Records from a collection
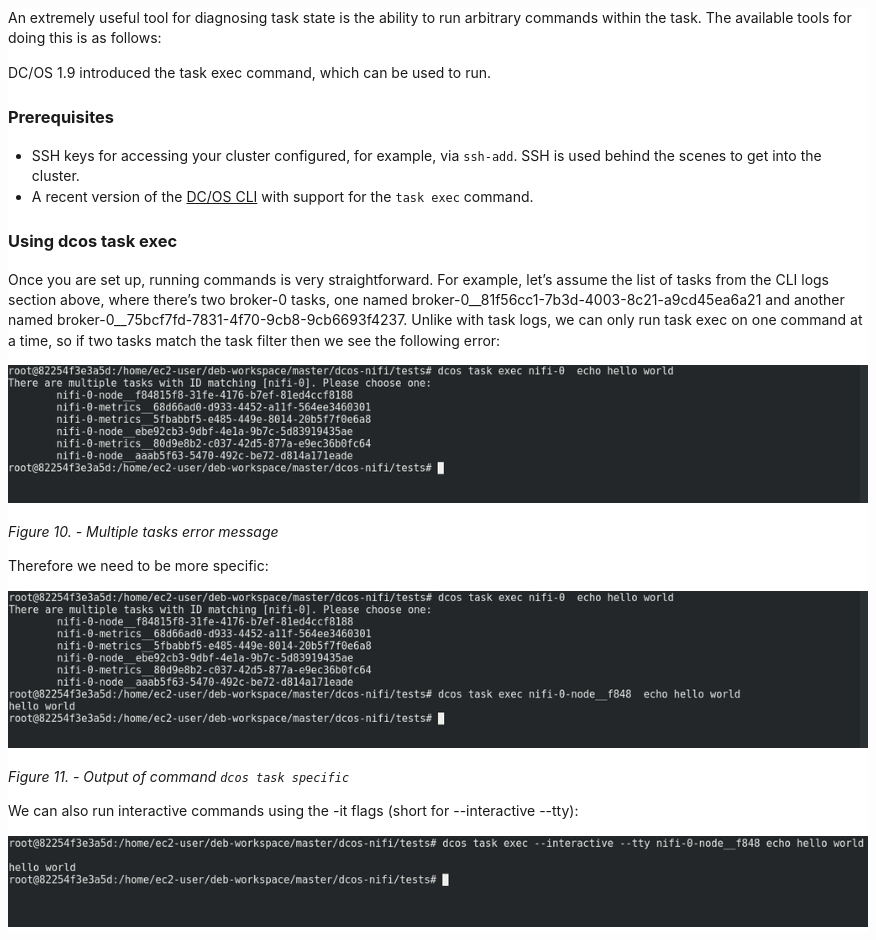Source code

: An extremely useful tool for diagnosing task state is the ability to run arbitrary commands within the task. The available tools for doing this is as follows:

DC/OS 1.9 introduced the task exec command, which can be used to run.

### Prerequisites

- SSH keys for accessing your cluster configured, for example, via `ssh-add`. SSH is used behind the scenes to get into the cluster.
- A recent version of the [DC/OS CLI](https://docs.mesosphere.com/1.11/cli/) with support for the `task exec` command.
    
### Using dcos task exec    

Once you are set up, running commands is very straightforward. For example, let’s assume the list of tasks from the CLI logs section above, where there’s two broker-0 tasks, one named broker-0__81f56cc1-7b3d-4003-8c21-a9cd45ea6a21 and another named broker-0__75bcf7fd-7831-4f70-9cb8-9cb6693f4237. Unlike with task logs, we can only run task exec on one command at a time, so if two tasks match the task filter then we see the following error:

[<img src="../service/10_Multiple_task.png" alt="multiple task" width="1000"/>](../service/10_Multiple_task.png)

_Figure 10. - Multiple tasks error message_

Therefore we need to be more specific:

[<img src="../service/11_dcos_task_specific.png" alt="task specific" width="1000"/>](../service/11_dcos_task_specific.png)

_Figure 11. - Output of command `dcos task specific`_

We can also run interactive commands using the -it flags (short for --interactive --tty):

[<img src="../service/12_Interactive_mode.png" alt="interactive mode" width="1000"/>](../service/12_Interactive_mode.png)
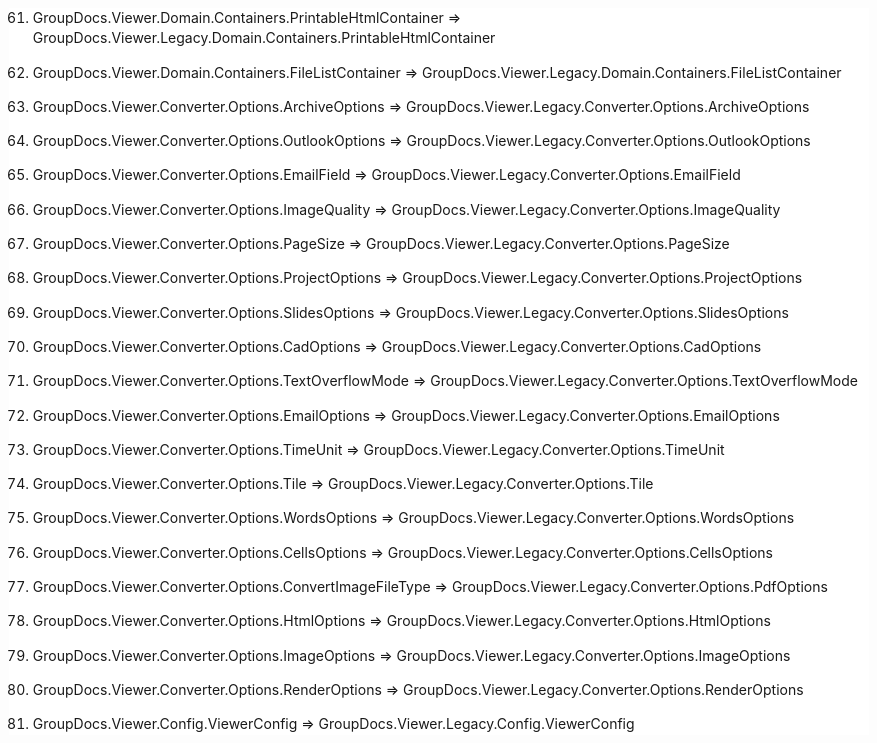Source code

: 61.  GroupDocs.Viewer.Domain.Containers.PrintableHtmlContainer => GroupDocs.Viewer.Legacy.Domain.Containers.PrintableHtmlContainer
    
62.  GroupDocs.Viewer.Domain.Containers.FileListContainer => GroupDocs.Viewer.Legacy.Domain.Containers.FileListContainer
    
63.  GroupDocs.Viewer.Converter.Options.ArchiveOptions => GroupDocs.Viewer.Legacy.Converter.Options.ArchiveOptions
    
64.  GroupDocs.Viewer.Converter.Options.OutlookOptions => GroupDocs.Viewer.Legacy.Converter.Options.OutlookOptions
    
65.  GroupDocs.Viewer.Converter.Options.EmailField => GroupDocs.Viewer.Legacy.Converter.Options.EmailField
    
66.  GroupDocs.Viewer.Converter.Options.ImageQuality => GroupDocs.Viewer.Legacy.Converter.Options.ImageQuality
    
67.  GroupDocs.Viewer.Converter.Options.PageSize => GroupDocs.Viewer.Legacy.Converter.Options.PageSize
    
68.  GroupDocs.Viewer.Converter.Options.ProjectOptions => GroupDocs.Viewer.Legacy.Converter.Options.ProjectOptions
    
69.  GroupDocs.Viewer.Converter.Options.SlidesOptions => GroupDocs.Viewer.Legacy.Converter.Options.SlidesOptions
    
70.  GroupDocs.Viewer.Converter.Options.CadOptions => GroupDocs.Viewer.Legacy.Converter.Options.CadOptions
    
71.  GroupDocs.Viewer.Converter.Options.TextOverflowMode => GroupDocs.Viewer.Legacy.Converter.Options.TextOverflowMode
    
72.  GroupDocs.Viewer.Converter.Options.EmailOptions => GroupDocs.Viewer.Legacy.Converter.Options.EmailOptions
    
73.  GroupDocs.Viewer.Converter.Options.TimeUnit => GroupDocs.Viewer.Legacy.Converter.Options.TimeUnit
    
74.  GroupDocs.Viewer.Converter.Options.Tile => GroupDocs.Viewer.Legacy.Converter.Options.Tile
    
75.  GroupDocs.Viewer.Converter.Options.WordsOptions => GroupDocs.Viewer.Legacy.Converter.Options.WordsOptions
    
76.  GroupDocs.Viewer.Converter.Options.CellsOptions => GroupDocs.Viewer.Legacy.Converter.Options.CellsOptions
    
77.  GroupDocs.Viewer.Converter.Options.ConvertImageFileType => GroupDocs.Viewer.Legacy.Converter.Options.PdfOptions
    
78.  GroupDocs.Viewer.Converter.Options.HtmlOptions => GroupDocs.Viewer.Legacy.Converter.Options.HtmlOptions
    
79.  GroupDocs.Viewer.Converter.Options.ImageOptions => GroupDocs.Viewer.Legacy.Converter.Options.ImageOptions
    
80.  GroupDocs.Viewer.Converter.Options.RenderOptions => GroupDocs.Viewer.Legacy.Converter.Options.RenderOptions
    
81.  GroupDocs.Viewer.Config.ViewerConfig => GroupDocs.Viewer.Legacy.Config.ViewerConfig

● **Instructions to follow**
Change every occurrence of "Legacy" to "Deprecated" throughout the listing, keeping everything else the same, and leave the pictures out of your answer.

● **Your solution**
Source code

: An extremely useful tool for diagnosing task state is the ability to run arbitrary commands within the task. The available tools for doing this is as follows:

DC/OS 1.9 introduced the task exec command, which can be used to run.

### Prerequisites

- SSH keys for accessing your cluster configured, for example, via `ssh-add`. SSH is used behind the scenes to get into the cluster.
- A recent version of the [DC/OS CLI](https://docs.mesosphere.com/1.11/cli/) with support for the `task exec` command.
    
### Using dcos task exec    

Once you are set up, running commands is very straightforward. For example, let’s assume the list of tasks from the CLI logs section above, where there’s two broker-0 tasks, one named broker-0__81f56cc1-7b3d-4003-8c21-a9cd45ea6a21 and another named broker-0__75bcf7fd-7831-4f70-9cb8-9cb6693f4237. Unlike with task logs, we can only run task exec on one command at a time, so if two tasks match the task filter then we see the following error:

[<img src="../service/10_Multiple_task.png" alt="multiple task" width="1000"/>](../service/10_Multiple_task.png)

_Figure 10. - Multiple tasks error message_

Therefore we need to be more specific:

[<img src="../service/11_dcos_task_specific.png" alt="task specific" width="1000"/>](../service/11_dcos_task_specific.png)

_Figure 11. - Output of command `dcos task specific`_

We can also run interactive commands using the -it flags (short for --interactive --tty):

[<img src="../service/12_Interactive_mode.png" alt="interactive mode" width="1000"/>](../service/12_Interactive_mode.png)
Source code

: 61.  GroupDocs.Viewer.Domain.Containers.PrintableHtmlContainer => GroupDocs.Viewer.Deprecated.Domain.Containers.PrintableHtmlContainer
    
62.  GroupDocs.Viewer.Domain.Containers.FileListContainer => GroupDocs.Viewer.Deprecated.Domain.Containers.FileListContainer
    
63.  GroupDocs.Viewer.Converter.Options.ArchiveOptions => GroupDocs.Viewer.Deprecated.Converter.Options.ArchiveOptions
    
64.  GroupDocs.Viewer.Converter.Options.OutlookOptions => GroupDocs.Viewer.Deprecated.Converter.Options.OutlookOptions
    
65.  GroupDocs.Viewer.Converter.Options.EmailField => GroupDocs.Viewer.Deprecated.Converter.Options.EmailField
    
66.  GroupDocs.Viewer.Converter.Options.ImageQuality => GroupDocs.Viewer.Deprecated.Converter.Options.ImageQuality
    
67.  GroupDocs.Viewer.Converter.Options.PageSize => GroupDocs.Viewer.Deprecated.Converter.Options.PageSize
    
68.  GroupDocs.Viewer.Converter.Options.ProjectOptions => GroupDocs.Viewer.Deprecated.Converter.Options.ProjectOptions
    
69.  GroupDocs.Viewer.Converter.Options.SlidesOptions => GroupDocs.Viewer.Deprecated.Converter.Options.SlidesOptions
    
70.  GroupDocs.Viewer.Converter.Options.CadOptions => GroupDocs.Viewer.Deprecated.Converter.Options.CadOptions
    
71.  GroupDocs.Viewer.Converter.Options.TextOverflowMode => GroupDocs.Viewer.Deprecated.Converter.Options.TextOverflowMode
    
72.  GroupDocs.Viewer.Converter.Options.EmailOptions => GroupDocs.Viewer.Deprecated.Converter.Options.EmailOptions
    
73.  GroupDocs.Viewer.Converter.Options.TimeUnit => GroupDocs.Viewer.Deprecated.Converter.Options.TimeUnit
    
74.  GroupDocs.Viewer.Converter.Options.Tile => GroupDocs.Viewer.Deprecated.Converter.Options.Tile
    
75.  GroupDocs.Viewer.Converter.Options.WordsOptions => GroupDocs.Viewer.Deprecated.Converter.Options.WordsOptions
    
76.  GroupDocs.Viewer.Converter.Options.CellsOptions => GroupDocs.Viewer.Deprecated.Converter.Options.CellsOptions
    
77.  GroupDocs.Viewer.Converter.Options.ConvertImageFileType => GroupDocs.Viewer.Deprecated.Converter.Options.PdfOptions
    
78.  GroupDocs.Viewer.Converter.Options.HtmlOptions => GroupDocs.Viewer.Deprecated.Converter.Options.HtmlOptions
    
79.  GroupDocs.Viewer.Converter.Options.ImageOptions => GroupDocs.Viewer.Deprecated.Converter.Options.ImageOptions
    
80.  GroupDocs.Viewer.Converter.Options.RenderOptions => GroupDocs.Viewer.Deprecated.Converter.Options.RenderOptions
    
81.  GroupDocs.Viewer.Config.ViewerConfig => GroupDocs.Viewer.Deprecated.Config.ViewerConfig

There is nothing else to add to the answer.